I've started work on my next M series of BWT compressors. M19 is the next generation of my previous M03 work and, like M03, M19 will be a context aware BWT compressor. However, unlike M03, M19 has a more advanced form of context parsing which can skip about 50% of the context transitions that are needed in M03. The result is a much faster context parsing time during the encoding phase, however, it is unclear if or how much this technique will improve compression. I suspect that it will result in improvements beyond M03 but only time will tell.
So far I have completed the context parsing component only (so not yet a compressor) but this is by far the most complicated part of the project. One of the main goals is to achieve the full boundless context parsing (no limit on max order) while still maintaining a 5N operational space. This was to ensure that the coder demands no more memory than the lightweight suffix array construction stage requires. This goal has been achieved.

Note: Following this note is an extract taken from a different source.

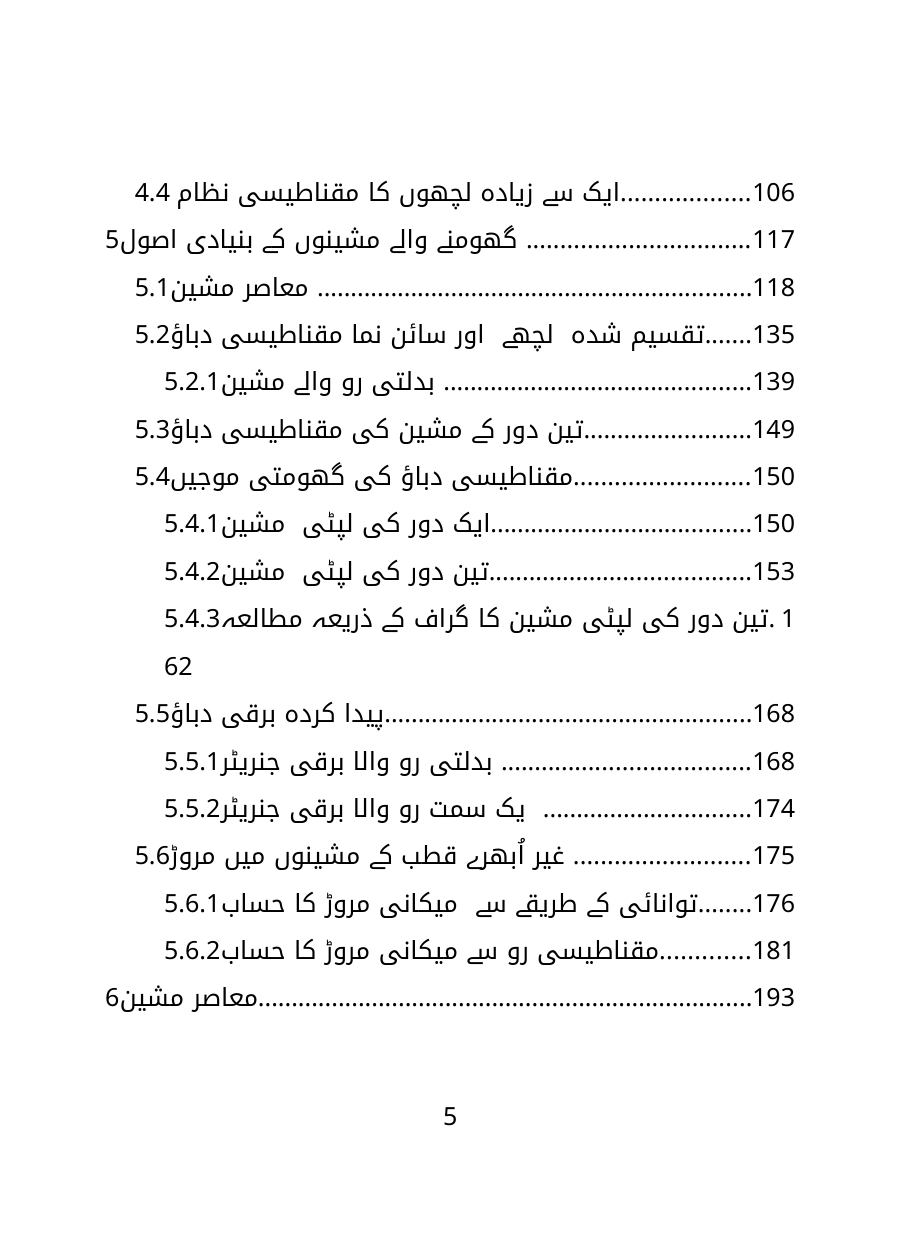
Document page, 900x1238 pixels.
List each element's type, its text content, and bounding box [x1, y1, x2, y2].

As I have done with MSufSort 4, I am documenting the progress here as I have time to complete the work which, in this case, I suspect will not be completed until next year (hence M19). The code for the full context parser is comletely functional and is available on github at https://github.com/michaelmaniscalco/m19 for anyone who was ever curious about how M03 context parsing worked (this is similar but more complex).
I will update this thread as more work is completed. I'll update this thread as soon as possible with a basic overview of how M19 context parsing works.